“We wuz robbed!” That is the contention of a not insignificant number of voices on the Internet who believe that the contest for the Democratic presidential nomination has been riddled with election fraud, that a clean contest might have made Bernie Sanders, not Hillary Clinton, the Democratic standard bearer. That belief could have consequences if it serves to inflate the corps of “Bernie or bust” diehards. If the nomination has been awarded via fraud, that’s all the more reason never, never to vote for Hillary Clinton, the beneficiary of a corrupt process.

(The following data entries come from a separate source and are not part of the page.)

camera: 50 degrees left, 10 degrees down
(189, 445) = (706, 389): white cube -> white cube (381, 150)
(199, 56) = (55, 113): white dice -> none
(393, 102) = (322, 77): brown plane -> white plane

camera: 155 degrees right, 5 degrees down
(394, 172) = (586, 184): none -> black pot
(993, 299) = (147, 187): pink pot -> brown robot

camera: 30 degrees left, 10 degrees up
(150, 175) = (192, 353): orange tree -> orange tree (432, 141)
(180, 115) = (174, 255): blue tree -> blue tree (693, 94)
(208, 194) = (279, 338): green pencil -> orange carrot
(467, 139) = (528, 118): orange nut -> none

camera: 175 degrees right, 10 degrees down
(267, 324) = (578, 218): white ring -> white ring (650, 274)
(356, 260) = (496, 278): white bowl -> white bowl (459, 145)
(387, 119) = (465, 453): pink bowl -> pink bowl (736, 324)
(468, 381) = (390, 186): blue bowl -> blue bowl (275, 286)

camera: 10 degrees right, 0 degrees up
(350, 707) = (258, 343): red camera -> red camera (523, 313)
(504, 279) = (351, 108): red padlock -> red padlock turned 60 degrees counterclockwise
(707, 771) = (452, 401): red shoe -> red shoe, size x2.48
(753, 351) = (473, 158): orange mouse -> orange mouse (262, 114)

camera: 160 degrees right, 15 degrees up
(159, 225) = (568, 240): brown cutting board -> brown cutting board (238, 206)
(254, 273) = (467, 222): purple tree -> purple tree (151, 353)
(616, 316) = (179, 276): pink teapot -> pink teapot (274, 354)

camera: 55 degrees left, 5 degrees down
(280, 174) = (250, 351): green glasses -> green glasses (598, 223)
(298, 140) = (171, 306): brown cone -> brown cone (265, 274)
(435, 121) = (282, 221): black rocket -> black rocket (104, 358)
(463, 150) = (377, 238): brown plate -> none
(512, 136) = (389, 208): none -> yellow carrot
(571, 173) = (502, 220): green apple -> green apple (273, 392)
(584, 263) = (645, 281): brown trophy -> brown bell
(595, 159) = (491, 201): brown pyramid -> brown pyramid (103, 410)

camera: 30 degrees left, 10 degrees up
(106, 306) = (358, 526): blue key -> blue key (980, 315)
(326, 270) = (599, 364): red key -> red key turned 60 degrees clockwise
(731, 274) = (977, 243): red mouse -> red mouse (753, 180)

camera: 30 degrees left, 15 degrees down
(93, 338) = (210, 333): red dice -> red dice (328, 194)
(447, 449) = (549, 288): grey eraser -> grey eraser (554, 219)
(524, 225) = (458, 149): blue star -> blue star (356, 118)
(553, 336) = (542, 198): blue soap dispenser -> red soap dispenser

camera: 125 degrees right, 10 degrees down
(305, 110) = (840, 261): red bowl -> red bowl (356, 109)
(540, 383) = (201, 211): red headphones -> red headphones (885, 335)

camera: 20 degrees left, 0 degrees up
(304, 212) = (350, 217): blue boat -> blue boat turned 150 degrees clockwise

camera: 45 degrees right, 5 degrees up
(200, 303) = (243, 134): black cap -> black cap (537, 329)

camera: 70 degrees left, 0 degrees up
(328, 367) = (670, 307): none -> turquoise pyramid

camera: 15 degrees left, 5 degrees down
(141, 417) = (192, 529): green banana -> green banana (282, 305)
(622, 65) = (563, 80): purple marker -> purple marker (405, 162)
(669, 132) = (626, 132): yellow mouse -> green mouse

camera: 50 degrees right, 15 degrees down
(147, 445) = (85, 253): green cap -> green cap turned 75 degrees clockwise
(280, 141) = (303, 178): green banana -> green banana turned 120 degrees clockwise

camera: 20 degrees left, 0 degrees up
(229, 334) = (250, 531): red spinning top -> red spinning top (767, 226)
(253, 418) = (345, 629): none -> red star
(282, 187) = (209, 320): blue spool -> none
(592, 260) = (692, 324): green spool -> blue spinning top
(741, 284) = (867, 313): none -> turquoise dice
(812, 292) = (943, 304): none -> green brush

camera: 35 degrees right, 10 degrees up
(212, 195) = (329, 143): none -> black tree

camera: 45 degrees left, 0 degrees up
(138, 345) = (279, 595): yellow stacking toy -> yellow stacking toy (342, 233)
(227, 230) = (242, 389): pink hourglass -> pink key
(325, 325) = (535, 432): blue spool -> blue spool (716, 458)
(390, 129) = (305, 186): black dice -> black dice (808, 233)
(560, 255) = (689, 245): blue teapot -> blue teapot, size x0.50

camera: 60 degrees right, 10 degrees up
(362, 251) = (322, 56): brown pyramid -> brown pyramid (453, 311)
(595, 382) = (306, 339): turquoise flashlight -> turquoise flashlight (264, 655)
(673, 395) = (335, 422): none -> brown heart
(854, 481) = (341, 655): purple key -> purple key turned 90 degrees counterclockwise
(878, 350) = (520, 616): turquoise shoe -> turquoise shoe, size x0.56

I haven’t made an exhaustive study of the fraud allegations, but from what I have seen, they tend to be poorly supported. The most common charge of fraud involves pointing to some apparent irregularity or mishap in the administration of the primary elections in one place or another, with the result that significant numbers of people were denied the opportunity to vote. It is assumed without evidence that most of the people excluded from the ballot box would have voted for Sanders. Other allegations involve unnamed poll watchers or other sources who claim to have witnessed tampering with vote tallies.
Election administration in the US, reflecting our decentralized political system, presents an uneven patchwork of arrangements that too often fail to work properly. That unevenness does open up possibilities for mischief as well as for honest screw-ups. No one can reasonably deny the possibility of shenanigans involving vote-counting or voter exclusion here or there. You don’t have to be a Republican to suspect that John F. Kennedy may have owed his 1960 presidential election victory to deft vote splicing by Mayor Richard Daley’s Chicago machine. But the contention that election fraud has been widespread and decisive in this year’s Democratic race challenges credulity. Not only does it imply a mind-boggling amount of corruption of our election system, but it runs into two plausibility problems that the fraud complainants never seem to consider.
First, the fact is that Clinton was ahead of Sanders in the national polls throughout the primary process. Sanders did briefly almost close the gap, but most of the primaries took place when Clinton held a lead averaging around 10% or more at the national level. So, you don’t need fraud as an explanation of her success; indeed, it would have been surprising had she not usually prevailed over Sanders. The contention that Sanders “really won” the primary race has to be based on something like magical thinking when you consider that he was losing all along in the polls.
Secondly, if there has indeed been widespread fraud that victimized Sanders, the Sanders campaign has been incomprehensibly passive about it. Undoubtedly the fraud watchers have repeatedly communicated their suspicions to the Sanders people. We must therefore presume that the Sanders people have been hoodwinked over and over again, despite these warnings. Can the Sanders campaign really be that incompetent? And why have they said nothing? Certainly, Sanders and his people haven’t been reluctant to make known their complaints about what they perceive to have been an unfair process, but they have made no claims of fraud (very minor exception: Puerto Rico). Why not? The Sanders campaign had an obvious interest in exposing fraud and had the resources to make the necessary investigations. The fact that they didn’t join the chorus crying fraud suggests that they saw little substance to the allegations, and knew that they would look foolish to endorse them.
There is just one line of argument for the fraud thesis that deserves serious consideration. Exit polls in the primary states consistently showed Sanders with a larger portion of the vote than he actually received according to the official returns. Often, the difference between the exit poll and the official result was very substantial. How can this remarkably consistent pattern be explained? It is well-known that exit polls are unreliable , but how could it be that they all erred in the same direction? The obvious answer, according to Richard Charnin, is fraud. But it is also known that exit polls, at least during this election season, have tended to overstate the proportion of young voters in the primary electorate. That would explain a tendency to skew toward Sanders. On the other hand, exit polls also have tended to underestimate the proportion of whites in the primary electorate, which would tend to skew against Sanders. It’s not clear how these two tendencies would net out, or whether there are other factors skewing the poll results one way or another. (I’m no expert on polling—if there are any political scientists reading this who have relevant expertise, I’d love to hear from you.) So, I don’t think fraud is such an obvious answer to this puzzle; given the inherent implausibility of the fraud thesis for reasons I’ve already given, I’m willing to bet that there is some other reasonable explanation. It is also worth noting that in only one state—Massachusetts—was the exit poll winner actually different from the official winner. The exit polls showed Sanders winning by larger margins in states that he won anyway, and losing by smaller margins in states that he lost. So, the exit poll thesis for fraud doesn’t support the larger claim that Sanders would have won a clean fight for the nomination, although it would suggest a tighter race than what actually transpired.
In sum, the claim of ”fraud” sounds like the cry of impassioned sore losers. The Sanders insurgency inspired great hope and enthusiasm. It looked like the impossible might be possible. It almost was, but not quite. For some enthusiasts, that reality is just unacceptable.
It might seem surprising that I have posted so soon after the Orlando horror without commenting on it. But really I would have nothing major to add to what I have said about terrorism and its role in American politics in two previous posts. Both Trump and Obama have reacted in character (despicable and decent, respectively).